KOTA KINABALU: Addressing "accidental" shark and ray catches by fishermen should be a priority in the conservation management, says Marine Research Foundation executive director Dr Nicolas Pilcher.
"Given that sharks and rays play a crucial role in our ecosystems and economies, addressing accidental catch should be prioritised in a way that continues to ensure the livelihoods of fishermen are maintained, but also that these endangered species are protected," said Pilcher.
Sharks and rays, he said, were valuable resources that were depleting, rather than increasing due to unselective fishing.

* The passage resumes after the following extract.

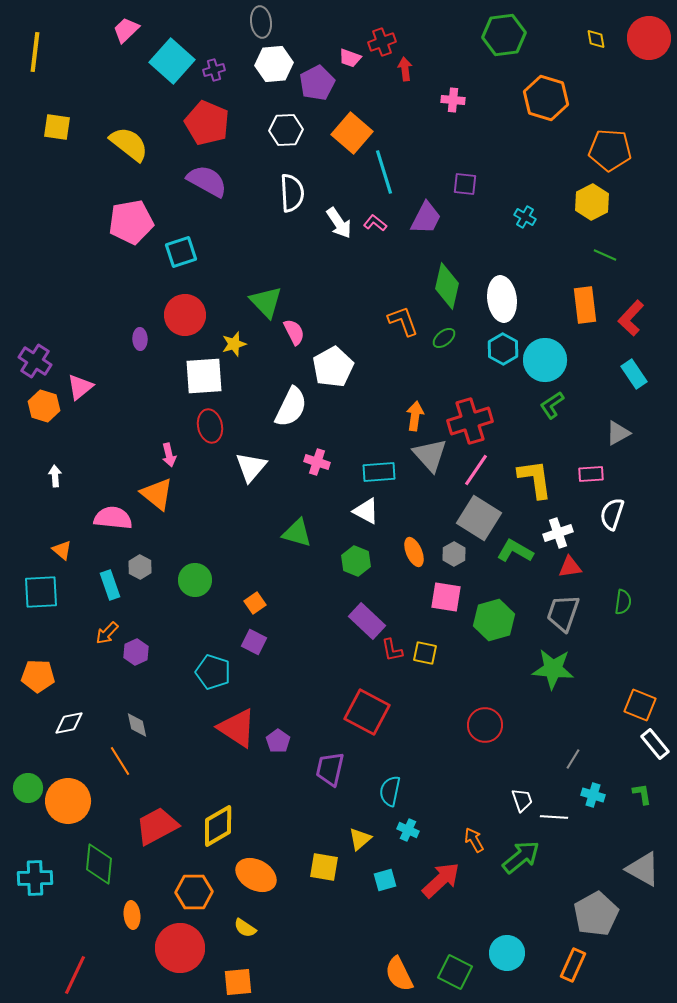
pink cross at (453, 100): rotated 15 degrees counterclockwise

"Sustainable fisheries management practices such as time-area closures (closing a space for a short period) and gear restrictions (limiting the types of gear used in important shark areas) are two such measures that could reduce accidental catch of sharks and rays," he said on Friday (April 7).
Friends of Sea Turtles Education & Research (Foster) president Alexander Yee said it was clear that addressing accidental catch can only be part of the solution.
"We need government agencies and NGOs to continue encouraging consumers to avoid eating shark fins - as the well-known saying goes, when the buying stops, the killing stops.
"Secondly, we need better ways to monitor for, and improve enforcement of international exports of sharks and rays - where high value fins are often in greater demand.
"And this is not as simple as it might sound. There are entrenched businesses that have depended on this trade for decades, and so management measures must be mindful of how this is phased out," he said.
Yee said while there are obvious advantages to protecting our sharks, one of the challenges is to find a balance between communities who have sharks as their diet and us conservationists and tourism operators."
To avoid drastic declines of sharks and rays in Sabah, "reasoned and balanced" conservation measures were needed, and conservationists want the Sabah government to step up measures to "protect these incredible ocean ambassadors."
Even though Sabah does not have specific target fisheries for sharks, 713 tonnes of sharks and 1,991 tonnes of rays were landed mostly due to accidental fishing in 2021.
More than 138,000 individual sharks and rays were estimated to be caught by trawl vessels in just Sabah in a single year, according to the Marine Research Foundation.
This estimate does not include landings from other fishing gears such as the ubiquitous gillnets used by traditional fishers, longlines, and purse seine vessels.
"Over time, this accidental catch of sharks and rays can lead to reduction in population sizes of vulnerable species and may contribute to local extinctions. Imagine a Sabah with no sharks," the MRF conservationist said.
Sabah Dive Tourism ambassador Clement Lee said that these sharks and rays have tremendous value to tourism, particularly the diving industry.
"Dive tourism receipts ranged from RM450mil to RM800mil annually in the last few years in Sabah and sharks are a main contributor to this. You take sharks out of the water, you take a big chunk out of dive tourism receipts," Lee said.
In 2018, during the Sabah Sharks and Ray Forum 2018 in Kota Kinabalu, Australian Institute of Marine Science (AIMS) Dr Johanna Zimmerhackel said that the Semporna diving industry was worth USD72mil (RM316mil) a year.
Of this, US$22mil (RM100mil) was based on shark diving. Some 29% of all tourists visit Semporna annually and 41% of them ranked sharks as their principal attraction, followed by sea turtles and fishes.
MRF noted that from a socio-economic perspective, some local communities depend on sharks and rays as part of their diets, turned into salted fish or consumed in barbeque dishes such as 'Ikan Pari Bakar'.
But not all sharks and rays are of high value, and many low value specimens continue to be sold in markets.
"For example, small sized shark and ray species such as spot-tail shark and blue spotted stingray and whiprays are sold cheaper than other commercially valuable fishes.
"But while the sale of shark and ray meat is often opportunistic, the sale of their fins is a completely different story. Until now, shark fins continue to attract high prices, making them an irresistible draw to fishermen, who continue to capture, land and sell sharks with the sale of the fins being the most attractive target," MRF statement said.
Sabah does not permit old-style shark finning where fishermen chop off the fins and discard the rest.
The conservationist noted that the high value of the fins does mean that many threatened species such as the Blue shark, Silky Shark, Hammerhead shark and Rhino ray among others remain a valuable catch to fishermen as they sell the meat and other body parts.
MRF conservation officer Ho Kooi Chee, who has pioneered a lot of the research on sharks and rays in the state, summed this dilemma up perfectly: "What is more valuable? The occasional plate of ikan pari sambal, the selfless pocketing of one-time shark fin cash revenues by a select few, or the incredible economic power of live sharks, driving multi-million-ringgit revenues in tourism?"